In addition, previously, G-CSF has been applied concurrently with AML induction chemotherapy as a priming approach to drive leukemic stem cells into S-phase of the cell cycle. This approach aimed to increase the sensitivity to S-phase specific chemotherapy such as cytarabine. However, the results of several randomized trials did not justify further application of this strategy [19]. For example, neutrophils regenerated with a delay (P = .007) in patients assigned to a concurrent G-CSF treatment regimen [20]. Also in our simulations, the concurrent, overlapping administration of cytarabine and G-CSF during consolidation therapy did result in delayed WBC recovery times. We considered novel G-CSF schedules that, like priming, are applied before consolidation chemotherapy, but do not overlap with induction chemotherapy. We hypothesized that in AML consolidation therapy, such innovative G-CSF schedules have the potential to substantially reduce the nadir and the duration of leukopenia and may significantly improve the outcome of AML treatment. Therefore, we investigated novel G-CSF schedule variants and examined the induced changes in the occurrence and duration of leukopenia upon AML consolidation therapy. Motivated by the large number of existing G-CSF schedules, we used digital twins, specified in the upcoming section and the supplementary material S1 File, to fully explore the wide spectrum of different combinations regarding both the starting point of administration and the duration of G-CSF application.

Materials and methods

Referring to the different possible concepts for digital twins in oncology [21], we define a digital twin as a mechanistic mathematical model with model parameters that allow personalization with clinical data. In this study, we used 65 digital twins that are specified via six individual model parameters each. Both the model and the parameters are described in the supplementary material S1 File. The training data used to establish these digital twins were obtained from a cohort of patients who were heterogeneous with respect to Ara-C administration and timing, whether or not and how lenograstim as a G-CSF was administered, age (median 58.5 years), and number of observed longitudinal WBC counts, with a total of 1869 observations. Variance of G-CSF schedules was not a focus of AMLSG 12−09, and none of the patients received a non-standard PRE-G-CSF or SIM-G-CSF treatment.
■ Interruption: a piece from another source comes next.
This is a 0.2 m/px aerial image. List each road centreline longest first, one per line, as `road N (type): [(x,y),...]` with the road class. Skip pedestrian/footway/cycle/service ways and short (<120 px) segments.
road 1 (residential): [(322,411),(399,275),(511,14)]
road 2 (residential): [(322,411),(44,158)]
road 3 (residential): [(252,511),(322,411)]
In addition to the mathematical model with personalized model parameters specifying a digital twin, four more clarifications are necessary. First, under “Model Validation” we describe the strategies implemented to ensure the model’s reliability and to support the plausibility of its predictions. Second, in “Treatment choices” we discuss the degrees of freedom associated with the clinical treatment, i.e., the administration of Ara-C and G-CSF. Third, in “Considered scenario” we specify the length of the simulation horizon and our choice of the initial values of all differential states. Fourth, in “Simulating and predicting treatment outcomes” we explain how we evaluated WBC recovery based on the numerical solution of differential equations (simulation). In summary, our approach allows us to specify G-CSF schedules (at what times, how much is administered) and obtain corresponding WBC recovery times and blast ratios for all simulated CCs of all digital twins.

Model validation

Digital twins can predict, within a margin of uncertainty, the outcomes of different treatment strategies. However, forecasting outcomes for interventions not represented in the training data—such as non-standard G-CSF schedules—remains inherently challenging. The dataset we used in this study contains approximately 30 observed time points per patient, making it considerably more densely sampled than most AML data sources and therefore particularly suitable for training digital twins. The mechanistic model integrates both pharmacodynamic and pharmacokinetic components, as detailed in Supplementary Material S1 File. This modeling framework preserves biological interpretability, a key prerequisite for translating predicted treatment effects into a clinically meaningful context. Extensive validation work has been conducted, suggesting that the model is robust both structurally—reflecting mechanistic consistency across treatment regimes—and quantitatively, as evidenced by close agreement between simulated and observed WBC and blast trajectories. Specifically, a previous study [22] demonstrated that the distributions of WBC recovery times in this 65 digital twin cohort did not differ significantly from those of larger clinical cohorts, even for treatments only partly included in the training set. Moreover, [23] showed that digital twins derived from this model and data were capable of reproducing individual treatment outcomes.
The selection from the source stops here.